Selain berkarier di sektor korporasi, Dony juga aktif dalam pengembangan industri pariwisata nasional. Pada Januari 2016, ia ditunjuk Presiden Joko Widodo sebagai anggota Dewan Penasihat Bidang Ekonomi dan Industri di Komite Ekonomi dan Industri Nasional (KEIN), dengan fokus pada sektor pariwisata.
Bersama Muhammad Lutfi, Dony mengembangkan sejumlah proyek hotel, restoran, dan resor di Jakarta serta Padang, serta turut mendorong pengembangan agroindustri di Sumatera Barat.
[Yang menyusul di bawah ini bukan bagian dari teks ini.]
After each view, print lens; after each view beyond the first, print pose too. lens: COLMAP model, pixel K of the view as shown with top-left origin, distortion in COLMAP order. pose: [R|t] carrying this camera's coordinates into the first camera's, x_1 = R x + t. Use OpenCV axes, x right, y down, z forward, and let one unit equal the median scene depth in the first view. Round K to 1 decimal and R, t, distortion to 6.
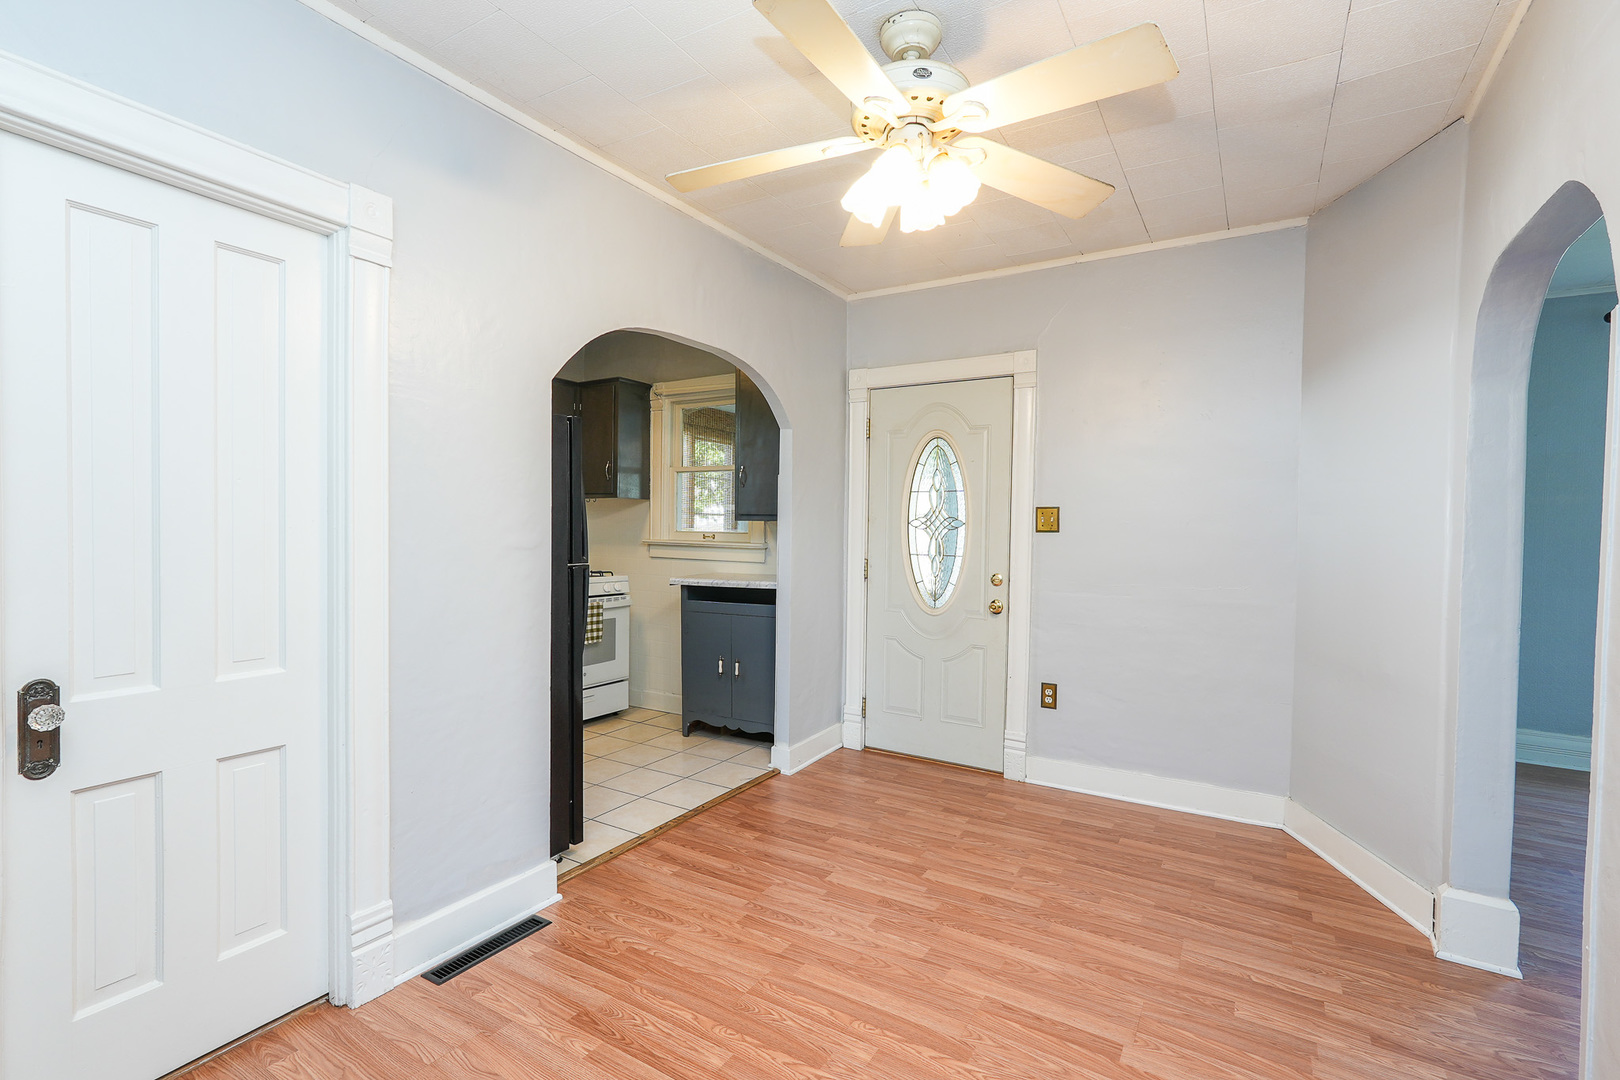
lens RADIAL K [[740.0, 0, 811.5], [0, 740.0, 529.3], [0, 0, 1]] dist [-0.018295, 0.008553]
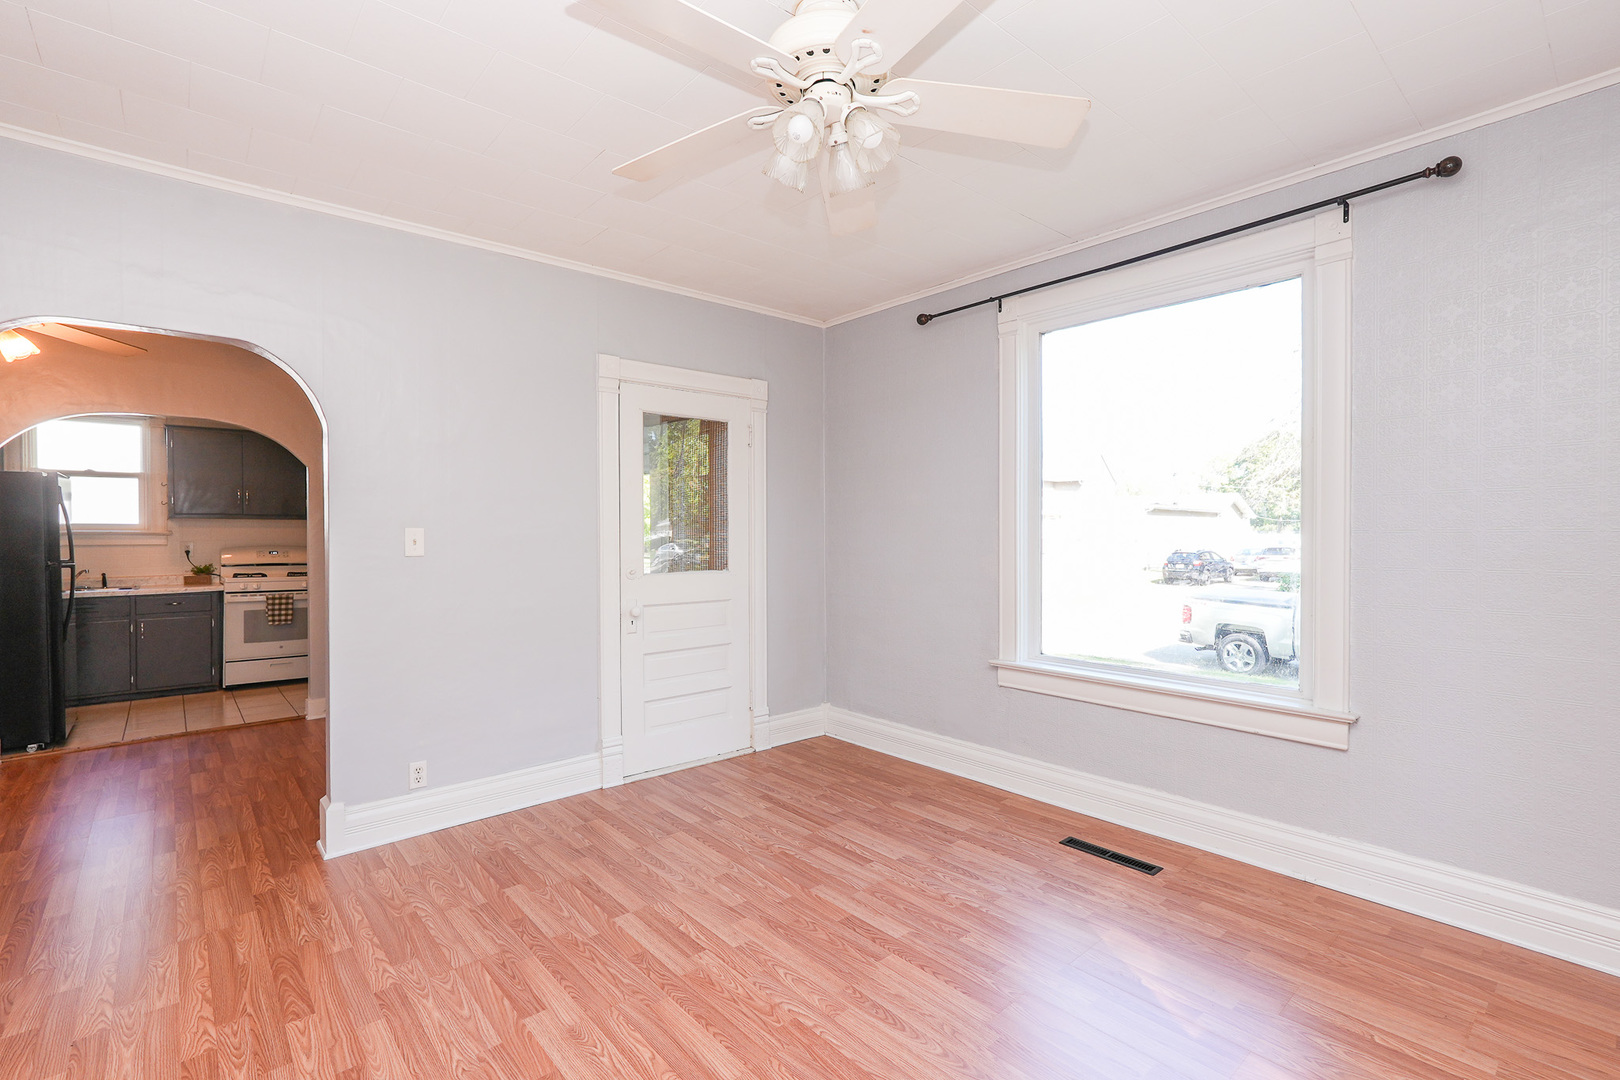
lens RADIAL K [[740.0, 0, 816.1], [0, 740.0, 537.4], [0, 0, 1]] dist [-0.018295, 0.008553]
pose [[0.956139, -0.012778, -0.292636, 1.023851], [0.012309, 0.999918, -0.003445, 0.008066], [0.292656, -0.000308, 0.956218, -0.024878]]
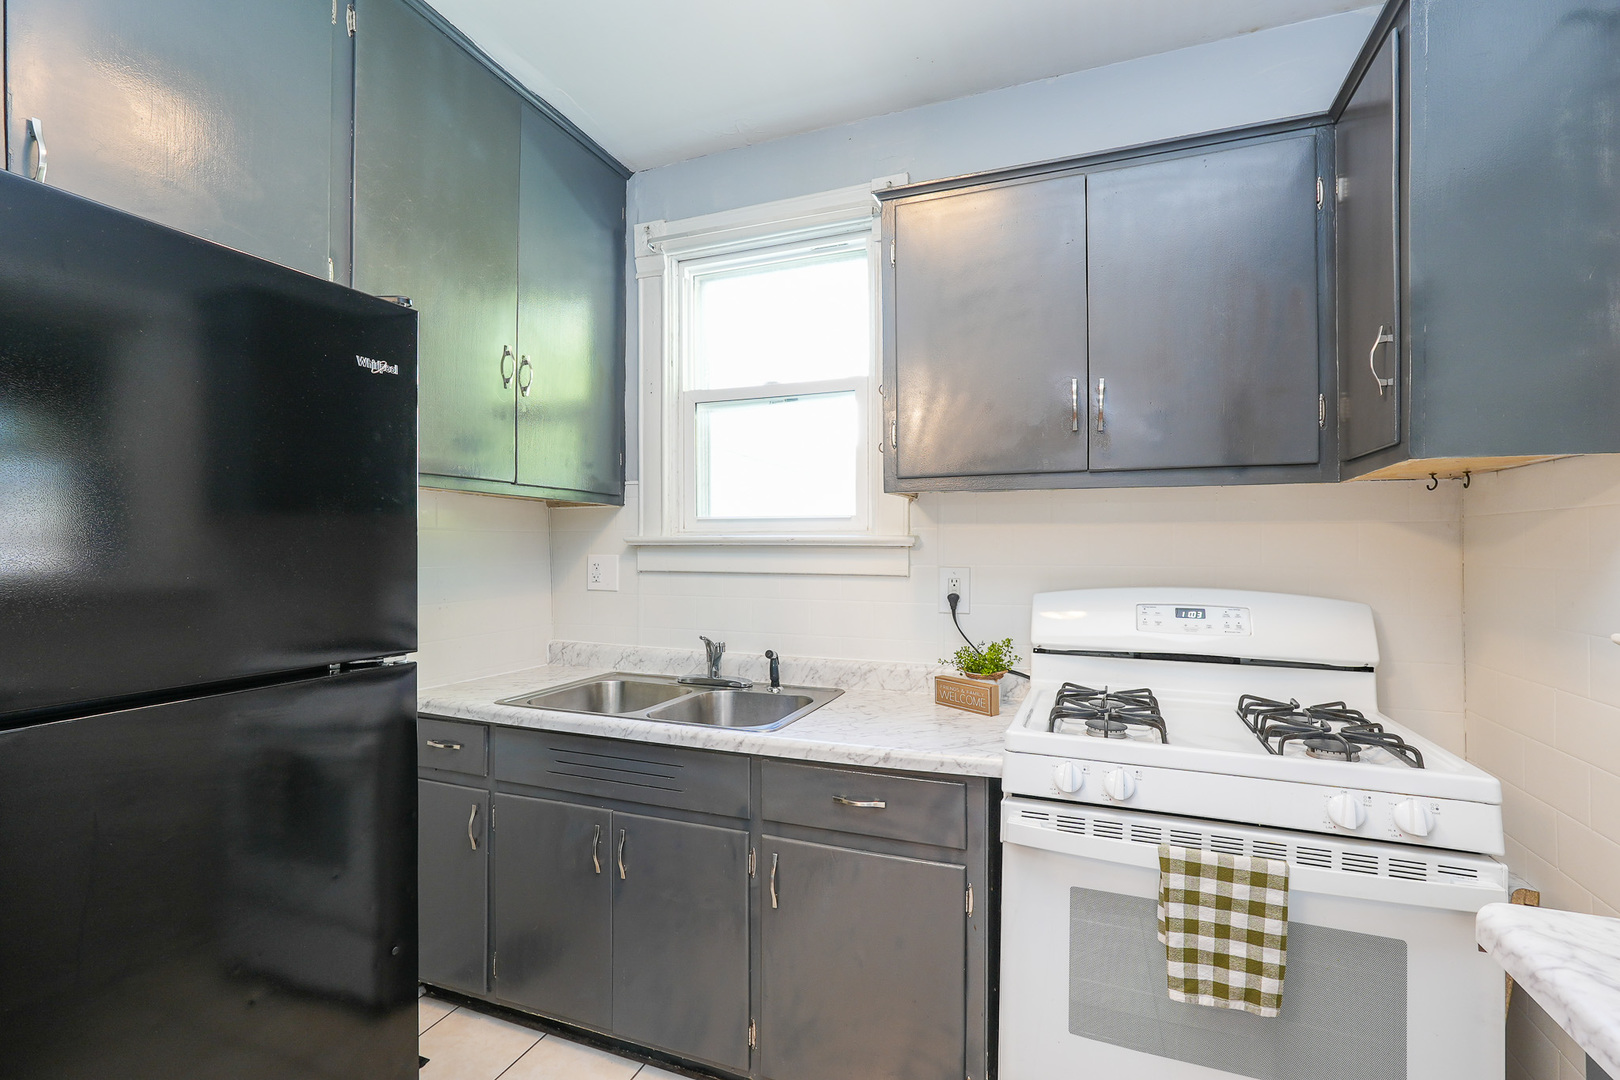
lens RADIAL K [[740.0, 0, 809.9], [0, 740.0, 541.6], [0, 0, 1]] dist [-0.018295, 0.008553]
pose [[0.166060, -0.021546, -0.985880, -0.052306], [-0.005760, 0.999723, -0.022818, -0.008107], [0.986099, 0.009468, 0.165890, 0.768623]]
Pada 2021, Dony diangkat sebagai Direktur Utama PT Aviasi Pariwisata Indonesia (InJourney), holding BUMN sektor aviasi dan pariwisata.
Di bawah kepemimpinannya, InJourney berfokus pada integrasi dan sinergi bisnis antara sektor penerbangan dan pariwisata untuk memperkuat daya saing Indonesia di kancah global. Sebelum bergabung kembali ke pemerintahan melalui Kementerian BUMN, Dony menjabat sebagai Direktur Utama InJourney periode 2021–2024, kemudian menjadi Wakil Menteri BUMN sejak Oktober 2024.